“Non c’era niente di impossibile, il livello di difficoltà delle richieste era normale, bastava aver studiato bene le formule”. A commentare la traccia di matematica della seconda prova di maturità (qui tutte le materie e i temi divisi per indirizzo – il commento alla versione di Tacito e la traduzione – il commento alla traccia in inglese al Linguistico) è Umberto Bottazzini, professore di Storia della matematica all’Università statale di Milano, che ha vinto il Whitteman memorial prize 2015, prestigioso riconoscimento dell’American math society.

Gli studenti dei licei scientifici questa mattina hanno dovuto rispondere a cinque quesiti, tra dieci messi in elenco, relativi allo studio di funzioni, alla geometria spaziale, al calcolo delle probabilità e ai temi che riguardano l’analisi. E poi svolgere uno dei due problemi proposti. Gli argomenti erano abbastanza simili alle simulazioni di febbraio e aprile confezionate dal Miur (introdotte quest’anno per la prima volta). Nessuna cattiva sorpresa, dunque. “È stata giusta la scelta di inserire lo studio della probabilità. Un concetto stuzzicante, a volte snobbato nei programmi scolastici, ma fondamentale nella vita – spiega il professore -, soprattutto nella società attuale, precaria, imprevedibile, in cui il mercato evolve molto velocemente. Serve per valutare rischio e successo in qualsiasi attività”. Opportuno anche il quesito sulla geometria solida: “Altro tema poco frequentato nelle aule, ma decisivo nella realtà quotidiana. Facciamo un esempio banale, se devo capire quanta aria fredda deve uscire dal condizionatore per raffreddare l’ambiente, devo essere in grado di ottenere il volume della stanza. Sono nozioni che usiamo sempre e di cui non ci facciamo neanche caso”.

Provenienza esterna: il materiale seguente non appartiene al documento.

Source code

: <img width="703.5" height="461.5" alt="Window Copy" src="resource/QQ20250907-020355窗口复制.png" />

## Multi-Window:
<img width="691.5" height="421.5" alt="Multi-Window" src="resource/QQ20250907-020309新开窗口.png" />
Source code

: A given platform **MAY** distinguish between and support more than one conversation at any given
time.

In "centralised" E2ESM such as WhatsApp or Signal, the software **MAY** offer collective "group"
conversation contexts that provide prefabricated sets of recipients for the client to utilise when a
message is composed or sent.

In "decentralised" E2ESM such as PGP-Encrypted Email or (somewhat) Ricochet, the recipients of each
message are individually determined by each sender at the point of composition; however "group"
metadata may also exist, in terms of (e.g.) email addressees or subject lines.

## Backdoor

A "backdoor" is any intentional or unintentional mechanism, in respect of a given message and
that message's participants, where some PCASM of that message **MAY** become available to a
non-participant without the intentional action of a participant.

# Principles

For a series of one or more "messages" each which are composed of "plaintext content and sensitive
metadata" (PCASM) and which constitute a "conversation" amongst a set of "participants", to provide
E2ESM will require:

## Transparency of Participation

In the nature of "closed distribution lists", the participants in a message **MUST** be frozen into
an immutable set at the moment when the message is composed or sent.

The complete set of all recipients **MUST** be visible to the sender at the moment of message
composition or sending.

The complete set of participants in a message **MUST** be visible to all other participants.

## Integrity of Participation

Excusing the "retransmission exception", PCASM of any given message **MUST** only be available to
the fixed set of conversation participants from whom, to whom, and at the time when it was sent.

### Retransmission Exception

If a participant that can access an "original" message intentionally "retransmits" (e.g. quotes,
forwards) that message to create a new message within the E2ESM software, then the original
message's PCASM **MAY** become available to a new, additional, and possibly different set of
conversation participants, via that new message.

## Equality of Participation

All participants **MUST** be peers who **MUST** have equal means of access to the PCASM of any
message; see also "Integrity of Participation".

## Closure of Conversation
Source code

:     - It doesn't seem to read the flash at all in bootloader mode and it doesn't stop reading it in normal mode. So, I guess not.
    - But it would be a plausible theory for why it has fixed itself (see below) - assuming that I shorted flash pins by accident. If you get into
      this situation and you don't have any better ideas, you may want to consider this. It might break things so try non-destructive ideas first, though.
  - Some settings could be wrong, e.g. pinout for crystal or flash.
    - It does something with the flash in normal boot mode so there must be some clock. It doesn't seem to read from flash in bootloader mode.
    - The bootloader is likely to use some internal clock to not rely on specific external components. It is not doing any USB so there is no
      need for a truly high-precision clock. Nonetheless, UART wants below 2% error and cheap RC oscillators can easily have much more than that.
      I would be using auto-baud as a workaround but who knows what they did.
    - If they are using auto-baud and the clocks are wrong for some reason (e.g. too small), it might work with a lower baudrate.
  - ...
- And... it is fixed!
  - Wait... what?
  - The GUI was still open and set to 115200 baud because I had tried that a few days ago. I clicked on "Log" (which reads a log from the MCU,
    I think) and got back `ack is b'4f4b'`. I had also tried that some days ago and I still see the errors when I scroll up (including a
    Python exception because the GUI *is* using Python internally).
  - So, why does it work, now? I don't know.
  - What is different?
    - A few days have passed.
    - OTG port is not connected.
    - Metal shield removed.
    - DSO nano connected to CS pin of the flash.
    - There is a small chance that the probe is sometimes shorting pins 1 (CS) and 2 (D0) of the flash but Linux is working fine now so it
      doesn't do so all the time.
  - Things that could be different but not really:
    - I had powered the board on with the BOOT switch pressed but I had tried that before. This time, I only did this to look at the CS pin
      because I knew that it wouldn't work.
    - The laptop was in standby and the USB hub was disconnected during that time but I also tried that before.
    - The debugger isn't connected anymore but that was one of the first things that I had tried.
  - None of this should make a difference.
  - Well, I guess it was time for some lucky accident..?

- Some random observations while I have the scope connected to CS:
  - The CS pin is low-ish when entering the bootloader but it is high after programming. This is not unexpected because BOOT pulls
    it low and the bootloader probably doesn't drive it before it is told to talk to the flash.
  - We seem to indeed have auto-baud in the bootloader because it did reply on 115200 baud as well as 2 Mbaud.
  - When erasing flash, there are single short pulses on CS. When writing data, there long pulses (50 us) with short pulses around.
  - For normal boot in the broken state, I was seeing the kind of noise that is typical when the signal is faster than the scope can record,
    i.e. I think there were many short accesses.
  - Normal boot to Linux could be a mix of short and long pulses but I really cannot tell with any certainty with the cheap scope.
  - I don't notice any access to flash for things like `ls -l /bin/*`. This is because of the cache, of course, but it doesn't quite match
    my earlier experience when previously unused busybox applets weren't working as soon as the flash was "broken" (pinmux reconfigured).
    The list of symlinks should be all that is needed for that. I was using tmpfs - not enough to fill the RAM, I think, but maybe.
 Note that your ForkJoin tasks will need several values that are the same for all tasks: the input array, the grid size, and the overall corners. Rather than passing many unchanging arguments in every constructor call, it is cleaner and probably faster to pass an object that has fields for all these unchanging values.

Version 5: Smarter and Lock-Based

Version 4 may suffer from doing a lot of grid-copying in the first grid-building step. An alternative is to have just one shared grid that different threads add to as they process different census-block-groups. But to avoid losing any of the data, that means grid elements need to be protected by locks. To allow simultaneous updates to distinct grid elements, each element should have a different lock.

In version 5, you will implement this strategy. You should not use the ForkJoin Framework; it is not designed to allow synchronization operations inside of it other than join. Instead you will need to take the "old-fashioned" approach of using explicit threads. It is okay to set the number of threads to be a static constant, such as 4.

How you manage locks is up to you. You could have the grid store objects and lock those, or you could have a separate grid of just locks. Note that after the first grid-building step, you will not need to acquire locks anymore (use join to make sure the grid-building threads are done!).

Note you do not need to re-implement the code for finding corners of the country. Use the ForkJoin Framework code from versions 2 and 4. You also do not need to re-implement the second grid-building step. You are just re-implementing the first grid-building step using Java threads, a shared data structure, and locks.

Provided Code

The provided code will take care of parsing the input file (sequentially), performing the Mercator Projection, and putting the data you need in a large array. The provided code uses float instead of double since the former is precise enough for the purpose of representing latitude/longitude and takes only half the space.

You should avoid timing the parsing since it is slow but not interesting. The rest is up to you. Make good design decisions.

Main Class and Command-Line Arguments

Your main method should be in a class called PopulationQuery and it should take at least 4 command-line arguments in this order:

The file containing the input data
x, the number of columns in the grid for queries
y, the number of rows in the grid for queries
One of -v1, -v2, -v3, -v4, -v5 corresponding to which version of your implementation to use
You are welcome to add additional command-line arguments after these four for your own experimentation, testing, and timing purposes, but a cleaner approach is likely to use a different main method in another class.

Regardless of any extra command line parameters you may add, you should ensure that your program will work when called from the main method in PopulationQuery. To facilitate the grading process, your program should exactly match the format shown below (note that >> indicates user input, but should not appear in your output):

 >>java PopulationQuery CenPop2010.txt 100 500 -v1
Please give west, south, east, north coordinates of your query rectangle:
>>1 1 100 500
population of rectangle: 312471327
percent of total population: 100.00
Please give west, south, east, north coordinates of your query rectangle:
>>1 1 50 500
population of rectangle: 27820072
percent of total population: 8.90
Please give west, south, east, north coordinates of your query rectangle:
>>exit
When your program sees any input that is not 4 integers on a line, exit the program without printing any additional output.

Passiamo ai problemi. “Anche questi abbastanza facili da risolvere” secondo Bottazzini. Il primo presenta un elemento di novità: il contesto, attualissimo e intrigante per i giovani. Al candidato infatti venivano chiesti una serie di ragionamenti sul piano tariffario di un operatore telefonico per le chiamate all’estero. “I ragazzi sono quasi più esperti di noi adulti. Hanno a che fare tutti i giorni con sim card, compagnie telefoniche, promozioni. Per questo oltre che divertente, non dovrebbe essere stato difficile ottenere la funzione che rappresenta il costo medio al minuto di una chiamata fuori dall’Italia”. Il secondo problema, invece, era più classico e richiedeva l’analisi del grafico di una funzione. Con ricerca dei limiti e calcolo degli integrali. “La calcolatrice in questo caso non serve a nulla. Se uno non conosce la teoria c’è poco da fare”.

La prova di matematica, la più temuta, è andata. Ma resta la materia più odiata in classe. Perché? “Di sicuro c’entra il metodo di insegnamento, noioso, quasi mai agganciato alla realtà quotidiana”, risponde Bottazzini, che prova a offrire una soluzione: “L’insegnante dovrebbe stimolare la curiosità degli studenti traducendo i problemi pratici che ci toccano da vicino in questioni teoriche. Ogni criticità della vita può essere ridotta a una formula. La matematica allora non sarà più solo una sequenza di numeri ma una lente di ingrandimento sui nostri problemi”.

C’è un altro ostacolo per lo studioso, cioè “la possibilità per i docenti non abilitati in matematica di insegnare matematica, soprattutto alle scuole medie. Questo comporta senza dubbio uno scadimento delle lezioni e a ruota scarso interesse negli allievi per la materia”. Non se ne può più anche delle solita, stereotipata, distinzione tra discipline umanistiche e scientifiche. E dell’Italia che è forte nelle prime e scarsa nelle seconde. Il trucco è cominciare a fare tesoro del sapere con uno sguardo più ampio.  “È una questione di mentalità. Se soltanto ci mettessimo in testa che studiare il pensiero di Cartesio, Leibniz e Kant significa fare matematica. Che la geometria analitica si fonda sul discorso del metodo cartesiano. Non è necessario frequentare il liceo scientifico per fare matematica. Tutto dipende da come ci approcciamo ai saperi”.